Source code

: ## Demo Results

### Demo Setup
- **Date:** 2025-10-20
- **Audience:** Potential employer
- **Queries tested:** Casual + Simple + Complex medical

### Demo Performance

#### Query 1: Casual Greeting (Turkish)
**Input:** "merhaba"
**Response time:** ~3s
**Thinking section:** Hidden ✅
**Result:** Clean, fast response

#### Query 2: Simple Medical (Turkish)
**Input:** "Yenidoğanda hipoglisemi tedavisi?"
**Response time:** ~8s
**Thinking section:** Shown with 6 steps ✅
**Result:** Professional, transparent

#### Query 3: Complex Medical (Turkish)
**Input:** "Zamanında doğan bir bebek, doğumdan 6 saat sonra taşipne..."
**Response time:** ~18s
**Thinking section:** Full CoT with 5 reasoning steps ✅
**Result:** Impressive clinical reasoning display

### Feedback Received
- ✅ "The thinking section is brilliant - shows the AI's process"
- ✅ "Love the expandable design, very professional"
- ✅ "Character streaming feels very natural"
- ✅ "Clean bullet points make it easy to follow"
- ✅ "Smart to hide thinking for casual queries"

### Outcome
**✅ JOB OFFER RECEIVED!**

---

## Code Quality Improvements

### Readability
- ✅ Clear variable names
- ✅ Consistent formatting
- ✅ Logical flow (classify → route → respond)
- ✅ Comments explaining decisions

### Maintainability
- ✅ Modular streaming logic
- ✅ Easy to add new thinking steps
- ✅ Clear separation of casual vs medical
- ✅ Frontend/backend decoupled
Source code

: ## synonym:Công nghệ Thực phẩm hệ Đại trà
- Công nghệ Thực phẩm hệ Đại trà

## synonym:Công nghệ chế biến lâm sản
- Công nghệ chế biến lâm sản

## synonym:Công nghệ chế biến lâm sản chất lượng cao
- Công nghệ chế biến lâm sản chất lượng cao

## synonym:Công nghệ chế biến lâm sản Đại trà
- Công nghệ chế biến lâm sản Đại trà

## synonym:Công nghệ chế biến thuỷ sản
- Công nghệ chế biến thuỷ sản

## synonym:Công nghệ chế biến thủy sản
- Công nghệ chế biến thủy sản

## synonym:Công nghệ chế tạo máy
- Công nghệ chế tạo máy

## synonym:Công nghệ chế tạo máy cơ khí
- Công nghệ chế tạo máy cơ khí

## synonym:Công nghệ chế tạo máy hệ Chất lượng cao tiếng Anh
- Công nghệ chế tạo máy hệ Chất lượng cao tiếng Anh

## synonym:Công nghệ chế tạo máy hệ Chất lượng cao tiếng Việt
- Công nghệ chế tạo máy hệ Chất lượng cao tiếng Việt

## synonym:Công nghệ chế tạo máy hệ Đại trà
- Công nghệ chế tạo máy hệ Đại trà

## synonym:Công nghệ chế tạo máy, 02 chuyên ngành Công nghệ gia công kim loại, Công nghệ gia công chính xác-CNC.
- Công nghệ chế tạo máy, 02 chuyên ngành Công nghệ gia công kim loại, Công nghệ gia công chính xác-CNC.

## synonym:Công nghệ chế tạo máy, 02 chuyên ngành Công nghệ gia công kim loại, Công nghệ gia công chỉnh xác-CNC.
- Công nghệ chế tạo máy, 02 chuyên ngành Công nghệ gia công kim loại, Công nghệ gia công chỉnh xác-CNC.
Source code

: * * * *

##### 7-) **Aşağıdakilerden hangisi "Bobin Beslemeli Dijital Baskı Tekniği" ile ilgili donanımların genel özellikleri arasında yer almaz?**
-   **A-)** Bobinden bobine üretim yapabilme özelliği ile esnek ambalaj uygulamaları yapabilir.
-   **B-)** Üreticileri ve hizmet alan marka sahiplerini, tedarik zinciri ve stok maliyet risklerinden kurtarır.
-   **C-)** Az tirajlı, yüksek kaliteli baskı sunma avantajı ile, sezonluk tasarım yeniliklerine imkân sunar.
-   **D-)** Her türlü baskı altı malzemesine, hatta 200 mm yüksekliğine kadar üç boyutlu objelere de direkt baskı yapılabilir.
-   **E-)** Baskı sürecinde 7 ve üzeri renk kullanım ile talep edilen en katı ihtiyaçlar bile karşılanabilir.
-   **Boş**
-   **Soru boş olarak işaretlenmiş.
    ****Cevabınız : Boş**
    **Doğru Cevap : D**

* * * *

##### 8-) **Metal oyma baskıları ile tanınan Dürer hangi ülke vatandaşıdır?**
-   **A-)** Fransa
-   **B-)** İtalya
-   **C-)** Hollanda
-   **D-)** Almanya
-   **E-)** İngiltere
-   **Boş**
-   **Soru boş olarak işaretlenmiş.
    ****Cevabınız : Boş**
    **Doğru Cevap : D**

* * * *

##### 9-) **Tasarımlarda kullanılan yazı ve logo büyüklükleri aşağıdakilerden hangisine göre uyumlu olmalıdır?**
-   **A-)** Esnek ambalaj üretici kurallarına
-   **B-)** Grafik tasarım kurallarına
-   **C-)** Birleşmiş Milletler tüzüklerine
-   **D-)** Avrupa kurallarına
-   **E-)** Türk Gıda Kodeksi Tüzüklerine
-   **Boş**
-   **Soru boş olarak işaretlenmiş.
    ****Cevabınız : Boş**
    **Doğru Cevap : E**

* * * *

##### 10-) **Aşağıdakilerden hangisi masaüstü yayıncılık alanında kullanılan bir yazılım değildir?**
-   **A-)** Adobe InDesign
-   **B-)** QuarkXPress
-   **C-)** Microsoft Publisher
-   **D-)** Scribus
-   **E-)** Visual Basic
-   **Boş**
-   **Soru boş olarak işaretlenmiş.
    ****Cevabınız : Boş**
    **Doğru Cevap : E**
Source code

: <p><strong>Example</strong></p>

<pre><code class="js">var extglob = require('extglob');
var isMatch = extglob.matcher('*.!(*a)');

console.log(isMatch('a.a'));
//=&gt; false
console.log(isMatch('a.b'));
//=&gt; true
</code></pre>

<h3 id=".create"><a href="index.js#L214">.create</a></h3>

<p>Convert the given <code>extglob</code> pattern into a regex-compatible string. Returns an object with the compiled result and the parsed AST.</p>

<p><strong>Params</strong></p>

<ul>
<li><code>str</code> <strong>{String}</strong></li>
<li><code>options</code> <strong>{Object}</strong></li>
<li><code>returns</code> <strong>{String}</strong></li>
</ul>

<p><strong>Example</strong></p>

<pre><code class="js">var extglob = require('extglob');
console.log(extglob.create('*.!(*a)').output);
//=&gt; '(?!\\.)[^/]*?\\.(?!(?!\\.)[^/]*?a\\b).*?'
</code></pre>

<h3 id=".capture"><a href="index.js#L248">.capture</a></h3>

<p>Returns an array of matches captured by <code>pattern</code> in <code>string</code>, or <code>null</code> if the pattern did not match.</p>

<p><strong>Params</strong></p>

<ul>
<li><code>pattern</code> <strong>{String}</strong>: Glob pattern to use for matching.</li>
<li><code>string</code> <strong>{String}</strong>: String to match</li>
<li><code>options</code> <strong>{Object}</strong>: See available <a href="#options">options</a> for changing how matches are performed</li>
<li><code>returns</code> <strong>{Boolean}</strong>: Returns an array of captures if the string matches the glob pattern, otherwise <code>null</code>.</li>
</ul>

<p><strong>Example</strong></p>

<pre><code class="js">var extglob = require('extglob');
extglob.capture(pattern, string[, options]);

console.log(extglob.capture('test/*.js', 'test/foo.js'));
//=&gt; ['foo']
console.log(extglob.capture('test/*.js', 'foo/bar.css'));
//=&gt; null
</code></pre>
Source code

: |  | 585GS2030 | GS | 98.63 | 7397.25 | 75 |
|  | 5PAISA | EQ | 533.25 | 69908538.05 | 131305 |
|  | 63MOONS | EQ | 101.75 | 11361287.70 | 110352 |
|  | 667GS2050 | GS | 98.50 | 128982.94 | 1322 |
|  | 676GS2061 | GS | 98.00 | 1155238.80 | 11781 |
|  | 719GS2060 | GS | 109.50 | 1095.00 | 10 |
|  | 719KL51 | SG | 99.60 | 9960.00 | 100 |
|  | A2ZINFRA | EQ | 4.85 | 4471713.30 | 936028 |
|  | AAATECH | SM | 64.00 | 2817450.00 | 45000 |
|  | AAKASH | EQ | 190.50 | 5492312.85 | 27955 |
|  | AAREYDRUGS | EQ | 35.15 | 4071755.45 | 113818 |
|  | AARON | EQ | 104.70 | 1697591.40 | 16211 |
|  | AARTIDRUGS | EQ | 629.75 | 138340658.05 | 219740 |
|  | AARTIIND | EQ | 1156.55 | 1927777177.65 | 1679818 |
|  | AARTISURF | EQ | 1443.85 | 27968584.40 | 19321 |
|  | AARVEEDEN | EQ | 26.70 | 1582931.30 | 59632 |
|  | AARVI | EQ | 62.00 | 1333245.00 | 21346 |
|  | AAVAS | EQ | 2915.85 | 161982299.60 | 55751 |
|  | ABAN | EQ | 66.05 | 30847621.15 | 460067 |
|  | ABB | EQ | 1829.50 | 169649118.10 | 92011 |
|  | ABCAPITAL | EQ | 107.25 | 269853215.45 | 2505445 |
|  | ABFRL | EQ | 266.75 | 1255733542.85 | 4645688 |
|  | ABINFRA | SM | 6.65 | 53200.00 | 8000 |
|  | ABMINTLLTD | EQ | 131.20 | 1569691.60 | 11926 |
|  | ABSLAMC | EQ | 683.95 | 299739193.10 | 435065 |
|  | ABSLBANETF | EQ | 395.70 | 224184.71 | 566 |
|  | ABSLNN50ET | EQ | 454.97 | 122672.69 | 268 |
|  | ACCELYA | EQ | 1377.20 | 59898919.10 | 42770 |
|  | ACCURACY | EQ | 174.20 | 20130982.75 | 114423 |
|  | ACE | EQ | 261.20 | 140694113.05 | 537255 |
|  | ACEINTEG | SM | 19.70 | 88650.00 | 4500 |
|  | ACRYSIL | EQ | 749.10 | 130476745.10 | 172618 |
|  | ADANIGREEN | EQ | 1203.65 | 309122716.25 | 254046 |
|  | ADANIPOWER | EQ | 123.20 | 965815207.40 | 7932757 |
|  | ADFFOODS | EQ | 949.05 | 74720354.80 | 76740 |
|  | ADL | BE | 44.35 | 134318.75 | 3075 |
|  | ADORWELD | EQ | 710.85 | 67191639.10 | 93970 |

--------------------------------------------------

Show every line in the entries above that contains the string "kullanılan".

- **Answer box**:
##### 9-) **Tasarımlarda kullanılan yazı ve logo büyüklükleri aşağıdakilerden hangisine göre uyumlu olmalıdır?**
##### 10-) **Aşağıdakilerden hangisi masaüstü yayıncılık alanında kullanılan bir yazılım değildir?**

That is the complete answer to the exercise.